(Extracted data entries)
========================================
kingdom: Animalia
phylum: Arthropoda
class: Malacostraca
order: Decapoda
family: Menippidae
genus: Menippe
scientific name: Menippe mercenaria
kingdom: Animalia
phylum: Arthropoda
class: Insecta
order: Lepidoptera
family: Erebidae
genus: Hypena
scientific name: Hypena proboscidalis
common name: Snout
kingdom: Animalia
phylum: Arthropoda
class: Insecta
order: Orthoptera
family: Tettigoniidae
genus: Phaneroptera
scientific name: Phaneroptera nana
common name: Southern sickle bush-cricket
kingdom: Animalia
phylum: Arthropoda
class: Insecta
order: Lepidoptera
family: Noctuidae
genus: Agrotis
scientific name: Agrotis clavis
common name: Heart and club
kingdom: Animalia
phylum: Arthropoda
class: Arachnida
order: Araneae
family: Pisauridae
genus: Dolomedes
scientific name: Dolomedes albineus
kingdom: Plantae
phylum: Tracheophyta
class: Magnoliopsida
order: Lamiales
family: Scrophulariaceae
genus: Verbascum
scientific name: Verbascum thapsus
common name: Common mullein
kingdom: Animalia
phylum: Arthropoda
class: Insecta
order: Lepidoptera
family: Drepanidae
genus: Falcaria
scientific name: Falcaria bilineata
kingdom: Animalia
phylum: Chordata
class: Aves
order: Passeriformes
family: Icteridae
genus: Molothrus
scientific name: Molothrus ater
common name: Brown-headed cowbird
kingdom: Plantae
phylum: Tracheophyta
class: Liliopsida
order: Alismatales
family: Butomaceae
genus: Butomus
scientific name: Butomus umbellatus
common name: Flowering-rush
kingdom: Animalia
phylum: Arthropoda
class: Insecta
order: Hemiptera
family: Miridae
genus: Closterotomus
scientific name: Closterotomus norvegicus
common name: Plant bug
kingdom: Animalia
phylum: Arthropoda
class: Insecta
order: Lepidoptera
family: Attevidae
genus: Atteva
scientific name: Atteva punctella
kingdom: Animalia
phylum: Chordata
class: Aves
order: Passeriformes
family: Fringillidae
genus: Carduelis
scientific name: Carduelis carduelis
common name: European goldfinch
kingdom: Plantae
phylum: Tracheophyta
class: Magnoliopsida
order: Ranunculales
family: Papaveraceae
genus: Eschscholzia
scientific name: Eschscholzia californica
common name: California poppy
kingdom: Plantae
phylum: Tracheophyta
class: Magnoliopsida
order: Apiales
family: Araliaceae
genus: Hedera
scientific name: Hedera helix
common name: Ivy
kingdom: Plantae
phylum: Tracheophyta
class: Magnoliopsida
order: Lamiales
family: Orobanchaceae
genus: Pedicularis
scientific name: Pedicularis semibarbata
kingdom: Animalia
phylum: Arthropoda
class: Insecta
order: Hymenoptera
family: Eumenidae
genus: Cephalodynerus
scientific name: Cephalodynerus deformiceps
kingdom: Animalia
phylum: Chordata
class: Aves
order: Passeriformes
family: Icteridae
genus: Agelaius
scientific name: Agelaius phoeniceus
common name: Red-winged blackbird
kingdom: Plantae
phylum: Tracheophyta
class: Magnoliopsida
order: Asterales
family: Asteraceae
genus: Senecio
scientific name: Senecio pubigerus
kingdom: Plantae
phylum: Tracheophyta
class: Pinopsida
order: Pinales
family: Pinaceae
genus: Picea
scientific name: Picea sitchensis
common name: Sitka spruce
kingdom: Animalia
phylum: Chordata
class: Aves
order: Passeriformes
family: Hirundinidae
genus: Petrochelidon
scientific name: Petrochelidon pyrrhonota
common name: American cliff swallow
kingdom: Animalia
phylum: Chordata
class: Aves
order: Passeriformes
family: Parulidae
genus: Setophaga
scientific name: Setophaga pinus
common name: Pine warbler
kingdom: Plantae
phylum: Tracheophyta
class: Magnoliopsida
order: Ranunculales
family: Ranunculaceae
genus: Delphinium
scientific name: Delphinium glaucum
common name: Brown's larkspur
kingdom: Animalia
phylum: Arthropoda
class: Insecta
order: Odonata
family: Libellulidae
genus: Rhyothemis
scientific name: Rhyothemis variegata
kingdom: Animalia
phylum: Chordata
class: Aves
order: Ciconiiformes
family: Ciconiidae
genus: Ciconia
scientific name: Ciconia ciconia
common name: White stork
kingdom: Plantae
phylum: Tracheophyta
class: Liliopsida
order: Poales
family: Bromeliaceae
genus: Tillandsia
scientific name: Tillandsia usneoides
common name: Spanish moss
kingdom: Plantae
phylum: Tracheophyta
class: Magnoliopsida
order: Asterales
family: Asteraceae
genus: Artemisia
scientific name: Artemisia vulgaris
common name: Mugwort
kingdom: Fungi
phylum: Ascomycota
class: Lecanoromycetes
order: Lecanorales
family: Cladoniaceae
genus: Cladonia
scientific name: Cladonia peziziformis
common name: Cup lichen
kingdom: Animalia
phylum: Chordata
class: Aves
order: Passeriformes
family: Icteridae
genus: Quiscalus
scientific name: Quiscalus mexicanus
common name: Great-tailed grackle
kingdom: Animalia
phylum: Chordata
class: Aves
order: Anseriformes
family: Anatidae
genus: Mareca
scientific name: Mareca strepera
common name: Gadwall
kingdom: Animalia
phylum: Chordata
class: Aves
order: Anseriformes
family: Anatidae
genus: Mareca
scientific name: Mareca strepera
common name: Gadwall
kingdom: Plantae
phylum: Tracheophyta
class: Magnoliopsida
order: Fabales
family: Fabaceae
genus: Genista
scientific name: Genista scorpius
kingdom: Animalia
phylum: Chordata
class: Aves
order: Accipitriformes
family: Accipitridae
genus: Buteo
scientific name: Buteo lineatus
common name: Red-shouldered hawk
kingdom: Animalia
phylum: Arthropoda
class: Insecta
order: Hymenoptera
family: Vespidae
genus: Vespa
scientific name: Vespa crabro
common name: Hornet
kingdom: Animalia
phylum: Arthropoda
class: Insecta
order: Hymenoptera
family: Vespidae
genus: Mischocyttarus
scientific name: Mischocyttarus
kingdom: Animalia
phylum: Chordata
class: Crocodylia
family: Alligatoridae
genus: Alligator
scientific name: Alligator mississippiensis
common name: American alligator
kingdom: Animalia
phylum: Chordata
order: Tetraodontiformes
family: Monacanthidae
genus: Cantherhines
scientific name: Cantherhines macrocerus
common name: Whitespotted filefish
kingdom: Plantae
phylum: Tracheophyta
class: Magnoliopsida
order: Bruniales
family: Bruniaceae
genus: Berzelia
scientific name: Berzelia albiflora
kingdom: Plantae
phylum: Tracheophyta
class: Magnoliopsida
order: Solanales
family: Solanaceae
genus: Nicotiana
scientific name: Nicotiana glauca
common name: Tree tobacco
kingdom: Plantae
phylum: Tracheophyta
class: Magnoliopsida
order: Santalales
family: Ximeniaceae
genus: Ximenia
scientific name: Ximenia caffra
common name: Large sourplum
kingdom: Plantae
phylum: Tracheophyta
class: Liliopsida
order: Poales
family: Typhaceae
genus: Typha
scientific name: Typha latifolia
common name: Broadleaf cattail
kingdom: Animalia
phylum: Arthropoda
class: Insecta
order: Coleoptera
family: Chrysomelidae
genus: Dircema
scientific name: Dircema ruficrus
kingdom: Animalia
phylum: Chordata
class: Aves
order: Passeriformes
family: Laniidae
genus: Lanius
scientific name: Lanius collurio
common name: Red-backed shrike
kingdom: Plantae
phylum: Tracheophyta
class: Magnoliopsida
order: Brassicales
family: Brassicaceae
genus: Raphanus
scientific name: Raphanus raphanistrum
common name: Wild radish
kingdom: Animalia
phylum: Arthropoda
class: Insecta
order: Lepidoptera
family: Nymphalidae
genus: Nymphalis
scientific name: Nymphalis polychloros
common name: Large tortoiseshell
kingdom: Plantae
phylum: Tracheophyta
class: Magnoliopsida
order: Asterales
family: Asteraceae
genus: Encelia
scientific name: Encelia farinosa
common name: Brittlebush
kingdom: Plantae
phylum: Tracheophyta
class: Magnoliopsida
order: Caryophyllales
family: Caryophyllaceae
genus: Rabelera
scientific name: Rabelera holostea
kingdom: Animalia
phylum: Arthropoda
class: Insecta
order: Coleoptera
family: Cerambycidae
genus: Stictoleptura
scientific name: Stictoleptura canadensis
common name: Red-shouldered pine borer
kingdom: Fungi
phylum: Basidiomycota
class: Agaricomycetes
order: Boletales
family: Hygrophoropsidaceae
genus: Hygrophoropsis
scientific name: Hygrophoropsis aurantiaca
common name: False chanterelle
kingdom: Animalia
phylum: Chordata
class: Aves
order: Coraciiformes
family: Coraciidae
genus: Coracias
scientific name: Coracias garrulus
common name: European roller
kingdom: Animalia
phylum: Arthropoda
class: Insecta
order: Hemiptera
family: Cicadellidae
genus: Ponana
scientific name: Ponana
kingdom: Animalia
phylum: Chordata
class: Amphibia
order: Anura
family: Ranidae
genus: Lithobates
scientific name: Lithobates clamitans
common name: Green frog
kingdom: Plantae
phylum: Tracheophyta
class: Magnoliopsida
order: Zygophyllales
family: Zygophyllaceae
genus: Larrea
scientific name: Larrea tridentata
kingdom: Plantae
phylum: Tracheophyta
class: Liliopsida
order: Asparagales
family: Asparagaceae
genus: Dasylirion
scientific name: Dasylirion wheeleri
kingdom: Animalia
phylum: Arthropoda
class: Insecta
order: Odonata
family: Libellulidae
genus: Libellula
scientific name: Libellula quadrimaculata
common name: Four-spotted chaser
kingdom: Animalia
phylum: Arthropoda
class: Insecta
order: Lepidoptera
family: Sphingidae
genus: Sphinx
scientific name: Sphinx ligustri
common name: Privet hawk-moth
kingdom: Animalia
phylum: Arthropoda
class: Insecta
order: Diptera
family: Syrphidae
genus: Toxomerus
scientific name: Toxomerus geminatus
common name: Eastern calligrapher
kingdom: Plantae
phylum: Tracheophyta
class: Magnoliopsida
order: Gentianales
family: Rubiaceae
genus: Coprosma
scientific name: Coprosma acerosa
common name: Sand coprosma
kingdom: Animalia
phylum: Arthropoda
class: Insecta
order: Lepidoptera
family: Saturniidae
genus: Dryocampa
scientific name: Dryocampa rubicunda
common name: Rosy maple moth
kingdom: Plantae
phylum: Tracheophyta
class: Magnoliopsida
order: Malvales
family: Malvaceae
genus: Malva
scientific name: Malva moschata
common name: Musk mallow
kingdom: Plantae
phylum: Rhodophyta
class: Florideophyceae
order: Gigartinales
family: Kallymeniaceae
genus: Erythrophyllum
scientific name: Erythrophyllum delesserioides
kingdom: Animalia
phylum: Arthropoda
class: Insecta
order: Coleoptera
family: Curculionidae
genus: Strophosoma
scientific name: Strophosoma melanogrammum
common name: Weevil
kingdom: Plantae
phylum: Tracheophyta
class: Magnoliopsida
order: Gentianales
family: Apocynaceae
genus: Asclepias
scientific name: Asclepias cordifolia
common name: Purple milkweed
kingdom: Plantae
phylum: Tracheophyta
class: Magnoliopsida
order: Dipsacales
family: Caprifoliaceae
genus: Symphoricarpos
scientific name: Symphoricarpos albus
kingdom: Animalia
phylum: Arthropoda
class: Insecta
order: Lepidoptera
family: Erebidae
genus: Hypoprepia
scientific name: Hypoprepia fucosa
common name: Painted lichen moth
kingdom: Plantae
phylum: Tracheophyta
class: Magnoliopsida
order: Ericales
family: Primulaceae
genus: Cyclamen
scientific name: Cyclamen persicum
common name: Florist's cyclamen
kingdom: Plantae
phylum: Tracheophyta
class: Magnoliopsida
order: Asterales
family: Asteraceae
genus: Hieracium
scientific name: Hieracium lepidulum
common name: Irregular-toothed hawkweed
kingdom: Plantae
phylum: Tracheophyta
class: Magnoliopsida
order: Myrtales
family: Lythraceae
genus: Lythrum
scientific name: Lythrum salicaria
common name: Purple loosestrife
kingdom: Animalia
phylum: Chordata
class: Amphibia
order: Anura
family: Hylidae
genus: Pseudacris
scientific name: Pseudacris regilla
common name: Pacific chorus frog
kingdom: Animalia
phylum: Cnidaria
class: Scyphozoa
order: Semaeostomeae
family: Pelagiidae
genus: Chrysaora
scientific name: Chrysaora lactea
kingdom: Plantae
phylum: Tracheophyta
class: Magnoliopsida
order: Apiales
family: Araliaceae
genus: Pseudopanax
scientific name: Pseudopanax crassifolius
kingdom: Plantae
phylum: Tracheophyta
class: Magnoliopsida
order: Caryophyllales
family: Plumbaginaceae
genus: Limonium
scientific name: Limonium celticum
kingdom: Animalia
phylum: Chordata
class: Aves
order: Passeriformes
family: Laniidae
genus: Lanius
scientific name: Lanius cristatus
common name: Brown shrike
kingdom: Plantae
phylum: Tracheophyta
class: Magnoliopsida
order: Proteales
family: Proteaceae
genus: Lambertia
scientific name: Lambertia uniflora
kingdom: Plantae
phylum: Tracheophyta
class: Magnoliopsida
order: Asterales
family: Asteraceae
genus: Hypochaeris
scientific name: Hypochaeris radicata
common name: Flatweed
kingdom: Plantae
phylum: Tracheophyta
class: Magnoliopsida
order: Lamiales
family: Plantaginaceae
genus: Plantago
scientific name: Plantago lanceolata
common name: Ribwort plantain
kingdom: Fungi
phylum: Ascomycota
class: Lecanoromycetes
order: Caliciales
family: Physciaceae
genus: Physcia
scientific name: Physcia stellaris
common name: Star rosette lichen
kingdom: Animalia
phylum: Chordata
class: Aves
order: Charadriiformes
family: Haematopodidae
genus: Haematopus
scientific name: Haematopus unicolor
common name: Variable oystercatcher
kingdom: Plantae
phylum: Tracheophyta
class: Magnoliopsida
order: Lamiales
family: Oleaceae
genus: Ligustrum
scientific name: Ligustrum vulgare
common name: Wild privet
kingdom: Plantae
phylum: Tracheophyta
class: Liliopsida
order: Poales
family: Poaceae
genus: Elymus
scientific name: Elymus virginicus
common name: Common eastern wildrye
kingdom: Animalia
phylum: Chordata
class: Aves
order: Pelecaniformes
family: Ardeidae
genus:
========================================
» Challenge: Rewrite the stretch of data from the start through the line containing "scientific name: Phaneroptera nana", changing "common name" to "vernacular name" and keeping everything else the same.

» Completed task:
kingdom: Animalia
phylum: Arthropoda
class: Malacostraca
order: Decapoda
family: Menippidae
genus: Menippe
scientific name: Menippe mercenaria
kingdom: Animalia
phylum: Arthropoda
class: Insecta
order: Lepidoptera
family: Erebidae
genus: Hypena
scientific name: Hypena proboscidalis
vernacular name: Snout
kingdom: Animalia
phylum: Arthropoda
class: Insecta
order: Orthoptera
family: Tettigoniidae
genus: Phaneroptera
scientific name: Phaneroptera nana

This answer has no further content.